Explore Shirley Abrahamson’s place in the history of women in Wisconsin’s legal profession.
When Gov. Patrick Lucey appointed Shirley Abrahamson the first woman justice on the Wisconsin Supreme Court, he said: “It is appalling that currently there are no women serving on any level in the state judicial system.” He hoped her appointment would inspire other women. It did. Explore Abrahamson’s place in Wisconsin’s transition from a state with no women lawyers to a state where, in 2022, women comprise 86% of supreme court justices.
Lavinia Goodell becomes Wisconsin’s first woman lawyer
Goodell is admitted to the Rock County Circuit Court and becomes Wisconsin’s first woman lawyer. That same year she becomes the first woman to try a case to a judge and, a few weeks later, to a jury. She prevails in both.
Lavinia Goodell becomes the first woman admitted to the supreme court
In 1875, Goodell is denied admission to the Wisconsin Supreme Court solely because of her gender. She drafts a law prohibiting gender discrimination in the practice of law, persuades the legislature and governor to enact it, and finally gains admission.
Lavinia Goodell becomes the first woman to win an appeal in the supreme court
Lavinia Goodell becomes the first woman to win an appeal in the Wisconsin Supreme Court with Ingalls v. State, 48 Wis. 647 (1880)

Stored entries

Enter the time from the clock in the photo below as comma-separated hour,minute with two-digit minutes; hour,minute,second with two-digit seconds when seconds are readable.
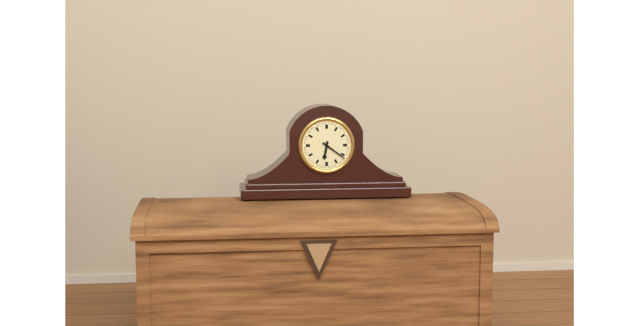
6,21
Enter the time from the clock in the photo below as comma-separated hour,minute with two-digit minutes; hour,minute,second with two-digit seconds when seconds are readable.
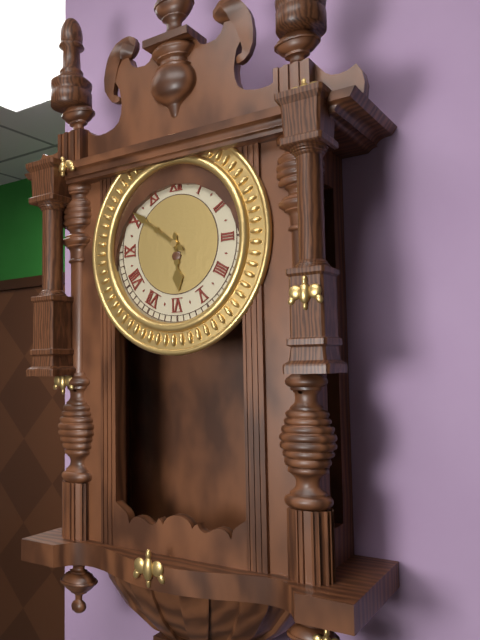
5,51
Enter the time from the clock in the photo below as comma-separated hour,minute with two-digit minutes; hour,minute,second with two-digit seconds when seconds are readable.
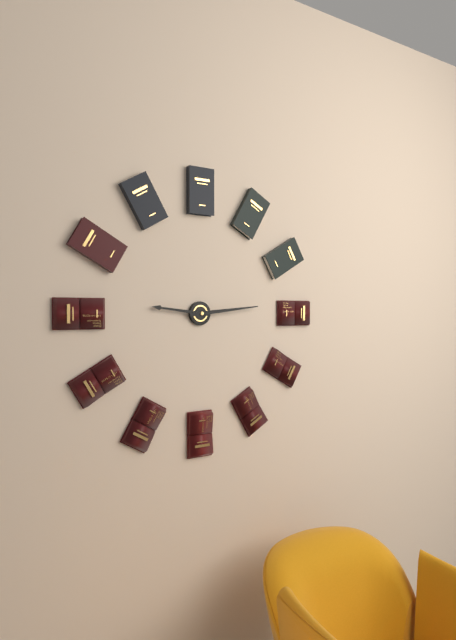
9,14
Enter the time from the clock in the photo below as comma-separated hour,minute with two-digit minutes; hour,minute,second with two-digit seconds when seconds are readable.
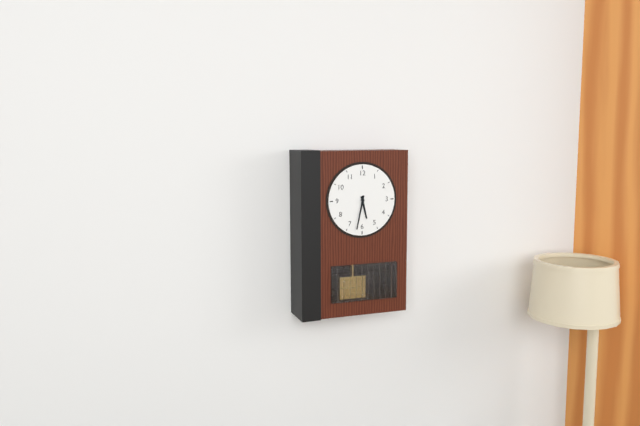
5,32
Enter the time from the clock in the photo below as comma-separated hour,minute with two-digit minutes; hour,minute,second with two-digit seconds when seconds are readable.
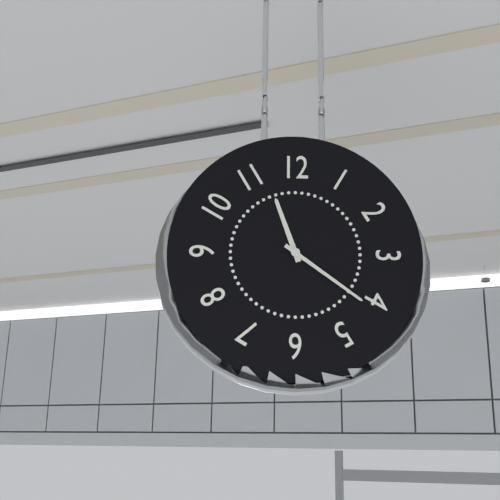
11,21
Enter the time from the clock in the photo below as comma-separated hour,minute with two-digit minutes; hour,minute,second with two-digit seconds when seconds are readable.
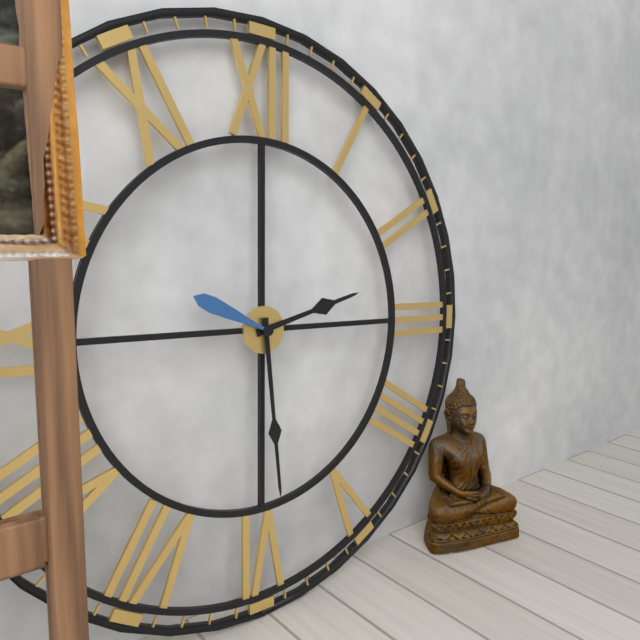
2,29,49
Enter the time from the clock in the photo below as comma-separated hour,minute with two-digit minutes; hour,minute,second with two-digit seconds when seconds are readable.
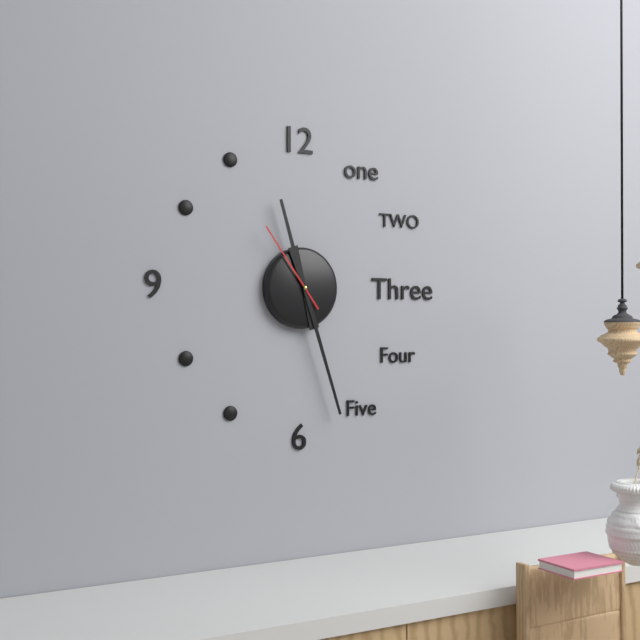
11,27,54
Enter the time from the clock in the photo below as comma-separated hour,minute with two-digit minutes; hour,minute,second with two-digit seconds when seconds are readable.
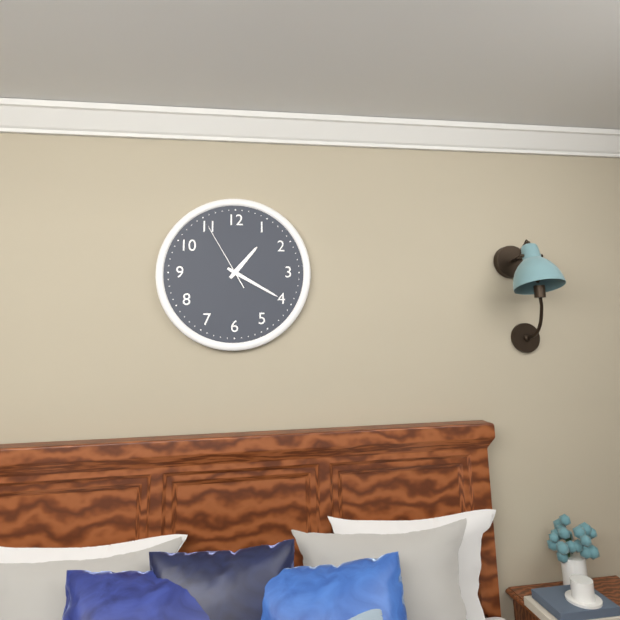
1,20,55
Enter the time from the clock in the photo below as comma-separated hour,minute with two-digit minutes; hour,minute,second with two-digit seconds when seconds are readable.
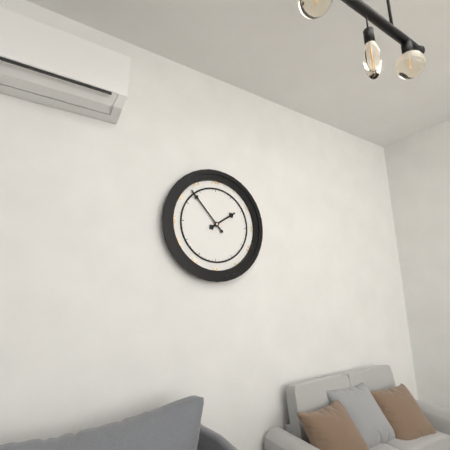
1,53
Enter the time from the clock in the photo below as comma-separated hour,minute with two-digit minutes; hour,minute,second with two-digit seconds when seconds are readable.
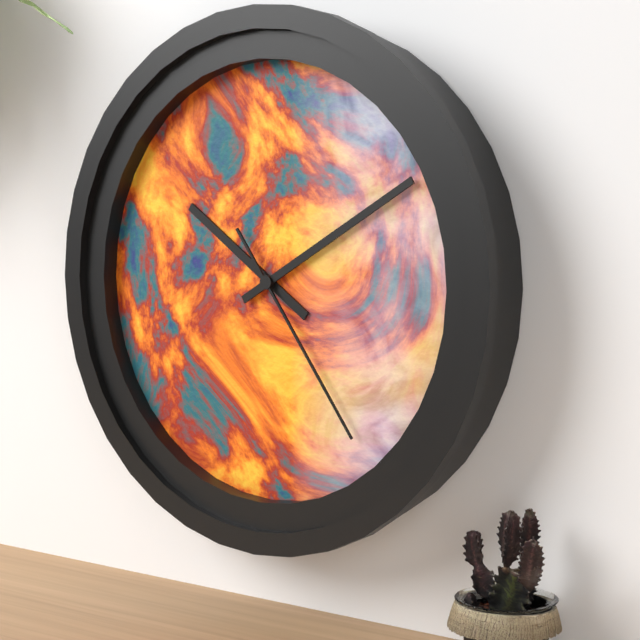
10,10,24
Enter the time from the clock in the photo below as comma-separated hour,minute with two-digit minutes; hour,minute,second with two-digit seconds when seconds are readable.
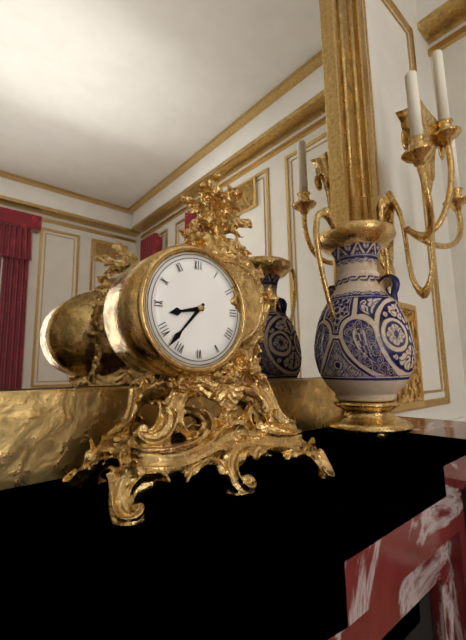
8,37
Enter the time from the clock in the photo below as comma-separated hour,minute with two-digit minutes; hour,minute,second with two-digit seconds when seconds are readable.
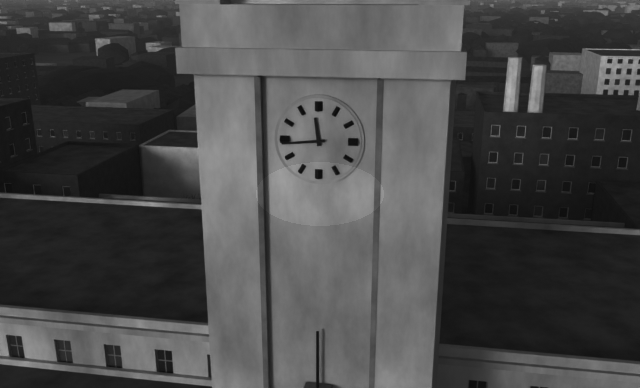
11,44
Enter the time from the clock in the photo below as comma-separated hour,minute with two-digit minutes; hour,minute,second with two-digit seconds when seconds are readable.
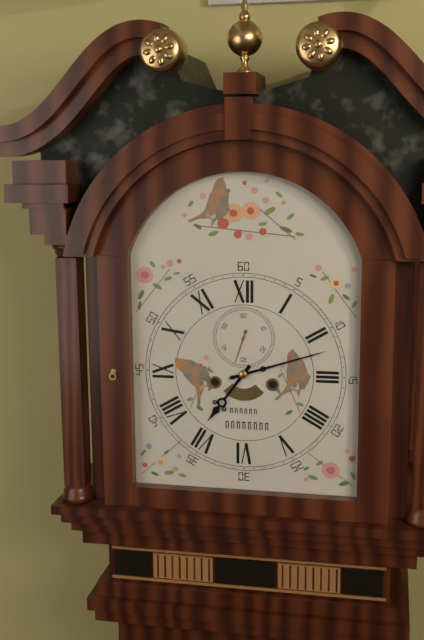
7,12
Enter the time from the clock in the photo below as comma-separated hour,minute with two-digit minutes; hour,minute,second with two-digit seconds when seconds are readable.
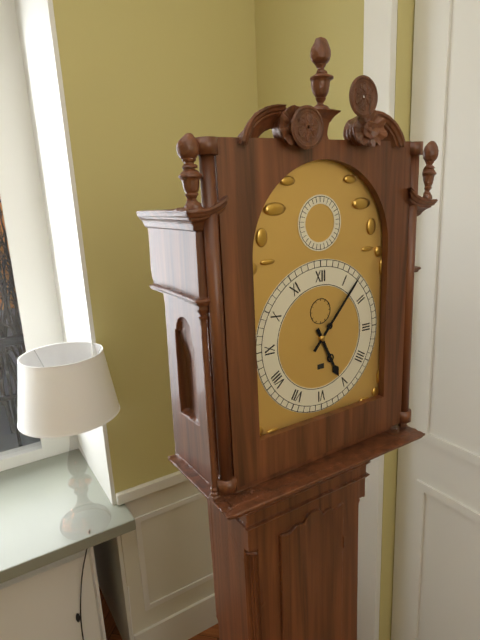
5,07
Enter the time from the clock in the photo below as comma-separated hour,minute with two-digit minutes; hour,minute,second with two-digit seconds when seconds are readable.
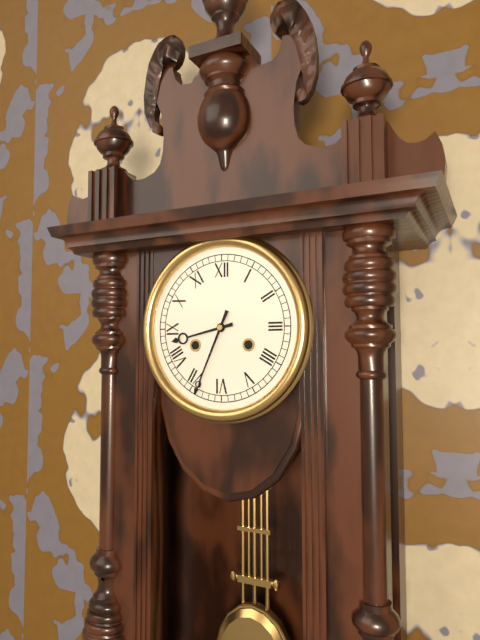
8,34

_Problem to solve:_ Duplicate the passage of the Wisconsin legal history text that starts with the words "Explore Shirley Abrahamson’s" and ends with "supreme court justices.".

_Solution to this exercise:_
Explore Shirley Abrahamson’s place in the history of women in Wisconsin’s legal profession.
When Gov. Patrick Lucey appointed Shirley Abrahamson the first woman justice on the Wisconsin Supreme Court, he said: “It is appalling that currently there are no women serving on any level in the state judicial system.” He hoped her appointment would inspire other women. It did. Explore Abrahamson’s place in Wisconsin’s transition from a state with no women lawyers to a state where, in 2022, women comprise 86% of supreme court justices.